Search code examples
rquantmodrvest

Using rvest to scrape a website - Selecting html node?


I have a question about my latest r vest scrape.

I want to scrape this page (and some other stocks as well): http://www.finviz.com/quote.ashx?t=AA&ty=c&p=d&b=1

I need a list of the Market Capital, which is the first box in the second line. This list should contain approx 50-100 stocks.

I am using rvest for that.

library(rvest)

html = read_html("http://www.finviz.com/quote.ashx?t=A")

cast = html_nodes(html, "table-dark-row")

The problem is, I can not get around the html_nodes.
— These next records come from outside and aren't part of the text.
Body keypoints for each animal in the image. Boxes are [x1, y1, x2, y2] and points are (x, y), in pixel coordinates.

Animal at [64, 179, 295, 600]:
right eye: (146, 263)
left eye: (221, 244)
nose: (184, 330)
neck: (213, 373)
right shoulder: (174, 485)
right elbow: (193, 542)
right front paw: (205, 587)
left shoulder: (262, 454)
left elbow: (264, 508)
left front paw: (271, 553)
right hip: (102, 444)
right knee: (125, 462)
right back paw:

Any idea about how to find out the correct node for the html_nodes?

I am using firebug/firefinder to check out the webpage.


Solution

  • Not sure if this is what you want because I cannot find a list with aprox. 50-100 stocks.

    But for what is worth, using SelectorGadget I came up with this node .table-dark-row:nth-child(2) .snapshot-td2:nth-child(2), to select the Market Cap (first box in the second line of this page http://www.finviz.com/quote.ashx?t=AA&ty=c&p=d&b=1).

    > library(rvest)
    > 
    > html = read_html("http://www.finviz.com/quote.ashx?t=AA&ty=c&p=d&b=1")
    > 
    > cast = html_nodes(html, ".table-dark-row:nth-child(2) .snapshot-td2:nth-child(2)")
    > cast
    {xml_nodeset (1)}
    [1] <td width="8%" class="snapshot-td2" align="left">\n  <b>11.58B</b>\n</td>
    > 
    

    If this is not exactly what you want, just use SelectorGadget to locate what you want.

    Hope this helps.

    EDIT :

    Here complete solution:

    library(rvest)
    
    html = read_html("http://www.finviz.com/quote.ashx?t=AA&ty=c&p=d&b=1")
    
    cast = html_nodes(html, ".table-dark-row:nth-child(2) .snapshot-td2:nth-child(2)")
    
    html_text(cast) %>%
        gsub(pattern = "B", replacement = "") %>%
        as.numeric()